↓
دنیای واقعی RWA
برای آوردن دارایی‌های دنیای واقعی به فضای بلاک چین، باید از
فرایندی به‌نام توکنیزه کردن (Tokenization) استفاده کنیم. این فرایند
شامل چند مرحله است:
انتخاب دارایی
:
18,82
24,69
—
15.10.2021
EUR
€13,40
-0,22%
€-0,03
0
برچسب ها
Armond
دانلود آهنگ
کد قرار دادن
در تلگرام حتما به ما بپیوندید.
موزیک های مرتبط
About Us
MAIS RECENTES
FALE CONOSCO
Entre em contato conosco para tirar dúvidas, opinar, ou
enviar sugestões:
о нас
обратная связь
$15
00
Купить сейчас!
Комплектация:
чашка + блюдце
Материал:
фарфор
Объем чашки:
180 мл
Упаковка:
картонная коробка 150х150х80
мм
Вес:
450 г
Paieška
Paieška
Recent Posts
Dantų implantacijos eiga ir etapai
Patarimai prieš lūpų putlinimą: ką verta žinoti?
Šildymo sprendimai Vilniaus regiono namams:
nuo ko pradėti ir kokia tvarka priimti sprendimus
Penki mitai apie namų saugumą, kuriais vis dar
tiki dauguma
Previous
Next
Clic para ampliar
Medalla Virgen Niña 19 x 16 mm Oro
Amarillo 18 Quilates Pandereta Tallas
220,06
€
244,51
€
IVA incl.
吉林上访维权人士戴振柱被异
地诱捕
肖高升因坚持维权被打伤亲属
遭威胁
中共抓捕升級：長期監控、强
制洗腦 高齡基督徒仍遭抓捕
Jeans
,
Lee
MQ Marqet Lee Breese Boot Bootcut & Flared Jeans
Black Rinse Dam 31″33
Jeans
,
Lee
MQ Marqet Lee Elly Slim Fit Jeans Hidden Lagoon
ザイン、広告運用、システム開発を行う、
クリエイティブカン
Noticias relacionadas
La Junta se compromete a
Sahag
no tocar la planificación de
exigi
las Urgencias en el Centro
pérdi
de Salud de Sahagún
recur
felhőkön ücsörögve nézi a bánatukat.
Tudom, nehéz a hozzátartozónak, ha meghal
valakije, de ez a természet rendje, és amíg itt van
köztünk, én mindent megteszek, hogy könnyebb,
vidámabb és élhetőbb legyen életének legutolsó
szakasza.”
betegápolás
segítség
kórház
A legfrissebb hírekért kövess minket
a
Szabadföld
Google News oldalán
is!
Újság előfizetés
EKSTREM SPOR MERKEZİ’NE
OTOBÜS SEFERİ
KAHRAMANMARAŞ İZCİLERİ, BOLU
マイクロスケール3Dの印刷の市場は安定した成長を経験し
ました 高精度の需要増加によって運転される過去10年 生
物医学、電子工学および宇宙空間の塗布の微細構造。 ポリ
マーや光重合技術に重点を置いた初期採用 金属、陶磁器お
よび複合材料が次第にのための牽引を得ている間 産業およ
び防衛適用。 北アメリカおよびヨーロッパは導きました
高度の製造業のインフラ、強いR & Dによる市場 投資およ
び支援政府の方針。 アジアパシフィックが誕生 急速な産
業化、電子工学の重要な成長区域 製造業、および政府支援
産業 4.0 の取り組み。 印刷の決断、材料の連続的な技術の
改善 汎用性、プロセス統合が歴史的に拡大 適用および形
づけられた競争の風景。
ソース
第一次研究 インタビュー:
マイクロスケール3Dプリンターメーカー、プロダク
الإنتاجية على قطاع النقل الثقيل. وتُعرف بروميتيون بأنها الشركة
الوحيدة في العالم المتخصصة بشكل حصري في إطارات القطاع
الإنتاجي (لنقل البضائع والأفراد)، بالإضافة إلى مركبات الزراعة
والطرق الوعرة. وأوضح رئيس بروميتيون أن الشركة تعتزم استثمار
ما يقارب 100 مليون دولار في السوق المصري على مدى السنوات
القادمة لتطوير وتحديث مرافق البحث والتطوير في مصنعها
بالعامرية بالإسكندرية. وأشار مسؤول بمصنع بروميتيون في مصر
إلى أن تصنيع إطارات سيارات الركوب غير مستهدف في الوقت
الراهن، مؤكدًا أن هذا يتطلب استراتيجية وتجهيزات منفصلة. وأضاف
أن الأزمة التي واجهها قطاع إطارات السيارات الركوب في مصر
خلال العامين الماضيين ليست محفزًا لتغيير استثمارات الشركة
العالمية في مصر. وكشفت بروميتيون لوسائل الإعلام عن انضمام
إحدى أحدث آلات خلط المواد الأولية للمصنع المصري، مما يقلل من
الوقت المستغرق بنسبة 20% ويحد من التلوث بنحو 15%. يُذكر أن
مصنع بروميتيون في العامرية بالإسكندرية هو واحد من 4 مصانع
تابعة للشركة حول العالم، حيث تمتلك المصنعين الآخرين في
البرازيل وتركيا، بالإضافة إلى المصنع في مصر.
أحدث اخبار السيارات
↑
■ **Prompt**: Pull every line holding "الوقت" out of the records.

■ **Expected answer**:
إلى أن تصنيع إطارات سيارات الركوب غير مستهدف في الوقت
الوقت المستغرق بنسبة 20% ويحد من التلوث بنحو 15%. يُذكر أن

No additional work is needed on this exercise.